Does pnpm.overrides affect transitive dependency resolution?
Yes, and that's exactly what it's for. pnpm.overrides forces a specific version of a dependency across the entire dependency tree, including transitive ones. If @repo/ui has a dependency that itself depends on React, pnpm.overrides guarantees that nested dependency also uses the version you specify. It's the right mechanism for controlling peer dependencies in monorepos.
Does Next.js 16 with Turbopack behave differently from webpack in this regard?
Yes. Turbopack has its own module resolver that isn't 100% compatible with webpack's behavior in edge cases. Specifically, Turbopack can memoize resolution paths during the build in a way webpack doesn't, which makes pnpm store inconsistencies easier to trigger. With classic webpack, many of these cases pass unnoticed or produce warnings instead of fatal errors.
How do I know if my CI cache is generating non-deterministic builds?
Run the same commit twice in CI without any changes and compare the Next.js chunk hashes in .next/static/chunks/. If file names change between identical runs, you have non-determinism in the resolution. A deterministic build produces exactly the same chunk names for the same source code. If there are differences, the first suspect is a pnpm store with inconsistencies between the restored cache and the current lockfile.
Does this problem apply only to Next.js or to any app in the monorepo?
The hoisting problem applies to any framework in the workspace, but Next.js with Turbopack makes it more visible because the build process is more aggressive in resolving the full module graph. Remix, Vite, and other builders may silence the error or produce non-fatal warnings. Next.js with --frozen-lockfile and Turbopack tends to fail loudly — which is ironically correct. The problem exists in all cases; Next.js just makes it impossible to ignore.
The benchmark measures what you measure, not what matters
When I published the original pnpm vs npm vs yarn post, the most important number I measured was install time. I was right that pnpm wins on speed and disk usage. I was wrong to assume those numbers captured the total cost of working with workspaces in CI.

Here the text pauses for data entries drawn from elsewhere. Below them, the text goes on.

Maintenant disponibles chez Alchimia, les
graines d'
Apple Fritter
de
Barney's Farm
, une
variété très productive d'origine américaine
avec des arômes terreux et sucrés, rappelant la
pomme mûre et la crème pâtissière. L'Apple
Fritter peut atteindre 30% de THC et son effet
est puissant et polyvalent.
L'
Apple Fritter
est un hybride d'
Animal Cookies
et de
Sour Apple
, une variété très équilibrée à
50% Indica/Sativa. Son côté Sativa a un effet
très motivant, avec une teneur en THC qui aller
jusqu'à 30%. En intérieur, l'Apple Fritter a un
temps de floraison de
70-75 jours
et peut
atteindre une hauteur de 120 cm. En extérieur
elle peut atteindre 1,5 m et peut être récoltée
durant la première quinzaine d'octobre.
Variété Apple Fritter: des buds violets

The real cost of pnpm workspaces isn't in the install. It's in the .npmrc configuration, in peer version synchronization, and in the cache key you use in GitHub Actions and Railway. None of that shows up in a bash benchmark script. It shows up at 11pm when CI has been running for 18 minutes and the error says "Cannot find module" but the module is right there — in the store, in two simultaneous versions that are stepping all over each other.
My position after working with this configuration: pnpm workspaces + pnpm.overrides + public-hoist-pattern for React + a cache key based on the full lockfile is the correct configuration for monorepos with Next.js 16 in 2026. It's not complicated once you understand it. The problem is that nobody documents it all together, in one place, with the context of why each piece matters.
The official pnpm docs (pnpm.io/workspaces) have everything you need to build this configuration — but they assume you arrive with the right context. This post is that context.
If you're evaluating the full stack, the other posts in this series are relevant: the Spring Boot on Railway analysis has the same "the default isn't right for your case" pattern, and the post on functional programming in TypeScript gets into how the patterns that survive in production are the ones that are verifiable, not the ones that look elegant on paper.
The monorepo will keep teaching lessons. The next ones I'll measure better.